After a few months, it was getting quite painful, and I couldn't touch type properly anymore. Then a friend suggested I try Flaxseed Oil for my skin, and I noticed after a few weeks that the finger was much less painful. Over the months, it has also become more mobile again. Astonishing.
To be clear - the Flaxseed Oil is a capsule: it is rich in Omega-3, whatever that is. I don't rub it into my skin.
They did an MRI scan of my brain, looking for a tumour on my Pituitary Gland. This would explain the hormone problems.
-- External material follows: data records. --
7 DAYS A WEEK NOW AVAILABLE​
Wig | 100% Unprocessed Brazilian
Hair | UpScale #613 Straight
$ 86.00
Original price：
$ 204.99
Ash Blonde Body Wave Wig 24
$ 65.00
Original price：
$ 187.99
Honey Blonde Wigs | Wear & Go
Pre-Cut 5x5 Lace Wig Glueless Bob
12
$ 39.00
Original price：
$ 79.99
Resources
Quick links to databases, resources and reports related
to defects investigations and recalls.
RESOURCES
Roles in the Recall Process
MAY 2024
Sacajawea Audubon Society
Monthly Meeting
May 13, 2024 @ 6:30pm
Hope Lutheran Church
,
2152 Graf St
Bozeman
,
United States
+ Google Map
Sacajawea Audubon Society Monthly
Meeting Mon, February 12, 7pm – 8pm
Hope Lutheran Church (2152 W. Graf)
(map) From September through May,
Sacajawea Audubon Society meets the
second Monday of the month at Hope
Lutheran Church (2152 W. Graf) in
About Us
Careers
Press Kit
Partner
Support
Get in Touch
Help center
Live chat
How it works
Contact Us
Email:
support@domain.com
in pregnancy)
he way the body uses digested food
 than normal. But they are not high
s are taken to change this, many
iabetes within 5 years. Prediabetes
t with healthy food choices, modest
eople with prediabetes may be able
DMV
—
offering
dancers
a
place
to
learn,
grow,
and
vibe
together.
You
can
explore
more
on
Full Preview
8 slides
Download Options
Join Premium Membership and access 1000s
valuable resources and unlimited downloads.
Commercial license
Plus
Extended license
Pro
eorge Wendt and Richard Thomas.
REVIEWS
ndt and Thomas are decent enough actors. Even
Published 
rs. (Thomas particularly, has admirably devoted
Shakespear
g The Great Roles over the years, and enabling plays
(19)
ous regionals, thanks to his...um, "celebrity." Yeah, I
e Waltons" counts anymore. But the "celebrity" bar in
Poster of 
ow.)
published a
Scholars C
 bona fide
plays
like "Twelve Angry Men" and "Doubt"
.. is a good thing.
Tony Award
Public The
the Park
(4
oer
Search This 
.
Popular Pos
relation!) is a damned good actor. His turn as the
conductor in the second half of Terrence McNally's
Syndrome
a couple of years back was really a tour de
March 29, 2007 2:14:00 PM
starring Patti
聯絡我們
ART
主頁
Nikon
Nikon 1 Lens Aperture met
They found a tumour on the Pituitary, but decided it could not explain the symptoms - so, just like Sue.
I had another MRI scan on Friday 6 June 2008. The technician showed me the Pituitary Gland, and said it was 'a beautiful shape'.
For some years, I have had tinnitus. (You say it: tin-it-ous' and not 'tin-i-tus'.) For me, it is a high pitched whine, like you could imagine electrical equipment creating, or maybe high-pressure air escaping from something. Other people can experience something very different. It seems to be fairly mild, and the doctors are not interested.
For years, I have noticed an occasional white discharge from my eyes, often following a sauna. When I was young, this was referred to as 'sleep' - which always seemed a bit odd.
At some point in 2008 I noticed that this was getting worse. I talked to the doctor late in the year, and eventually got an appointment at the Eye Hospital in the Summer of 2009. They diagnosed Blepharitis. Treatment failed to clear it up, but it is not as bad as it was.